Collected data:
------------------------------------
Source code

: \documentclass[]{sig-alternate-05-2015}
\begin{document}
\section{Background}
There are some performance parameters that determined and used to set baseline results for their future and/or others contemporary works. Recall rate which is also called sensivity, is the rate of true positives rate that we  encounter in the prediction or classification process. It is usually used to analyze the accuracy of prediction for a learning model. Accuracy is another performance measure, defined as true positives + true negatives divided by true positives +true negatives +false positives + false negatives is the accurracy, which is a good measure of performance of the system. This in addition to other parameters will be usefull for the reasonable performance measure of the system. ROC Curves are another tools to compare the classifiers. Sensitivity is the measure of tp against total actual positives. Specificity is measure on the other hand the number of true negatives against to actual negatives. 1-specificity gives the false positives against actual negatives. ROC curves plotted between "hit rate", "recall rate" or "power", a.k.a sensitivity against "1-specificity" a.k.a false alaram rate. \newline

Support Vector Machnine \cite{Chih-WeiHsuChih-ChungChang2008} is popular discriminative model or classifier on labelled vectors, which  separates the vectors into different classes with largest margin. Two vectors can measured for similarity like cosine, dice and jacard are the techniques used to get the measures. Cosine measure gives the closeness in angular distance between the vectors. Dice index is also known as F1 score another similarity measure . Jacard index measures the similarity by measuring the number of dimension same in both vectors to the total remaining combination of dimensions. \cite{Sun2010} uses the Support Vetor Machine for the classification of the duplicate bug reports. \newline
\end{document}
------------------------------------
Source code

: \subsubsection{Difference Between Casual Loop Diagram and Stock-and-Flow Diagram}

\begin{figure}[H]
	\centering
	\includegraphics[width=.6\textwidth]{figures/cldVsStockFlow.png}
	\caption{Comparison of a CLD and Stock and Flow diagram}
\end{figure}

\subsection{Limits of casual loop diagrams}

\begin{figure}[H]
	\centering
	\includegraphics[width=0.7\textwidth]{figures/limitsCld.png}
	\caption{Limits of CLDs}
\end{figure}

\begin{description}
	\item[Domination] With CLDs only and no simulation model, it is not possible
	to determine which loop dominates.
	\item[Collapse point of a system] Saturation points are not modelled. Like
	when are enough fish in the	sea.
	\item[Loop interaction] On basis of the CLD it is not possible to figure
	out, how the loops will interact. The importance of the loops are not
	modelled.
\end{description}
------------------------------------
Only lines containing the string "width" are needed. Pull each of them out of the records above.

### REPLY
	\includegraphics[width=.6\textwidth]{figures/cldVsStockFlow.png}
	\includegraphics[width=0.7\textwidth]{figures/limitsCld.png}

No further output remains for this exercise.